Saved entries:

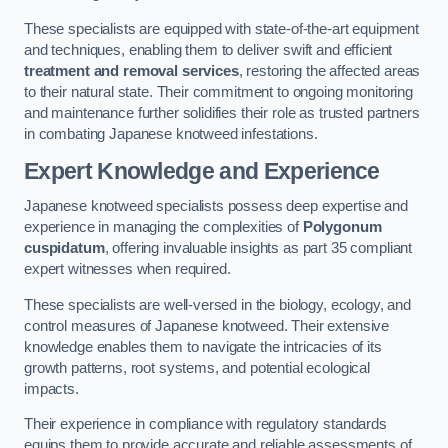
These specialists are equipped with state-of-the-art equipment
and techniques, enabling them to deliver swift and efficient
treatment and removal services
, restoring the affected areas
to their natural state. Their commitment to ongoing monitoring
and maintenance further solidifies their role as trusted partners
in combating Japanese knotweed infestations.
Expert Knowledge and Experience
Japanese knotweed specialists possess deep expertise and
experience in managing the complexities of
Polygonum
cuspidatum
, offering invaluable insights as part 35 compliant
expert witnesses when required.
These specialists are well-versed in the biology, ecology, and
control measures of Japanese knotweed. Their extensive
knowledge enables them to navigate the intricacies of its
growth patterns, root systems, and potential ecological
impacts.
Their experience in compliance with regulatory standards
equips them to provide accurate and reliable assessments of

* Your objective:
Every line above in which the word "with" is present must be copied into the answer.

* Task solution:
These specialists are equipped with state-of-the-art equipment
Their experience in compliance with regulatory standards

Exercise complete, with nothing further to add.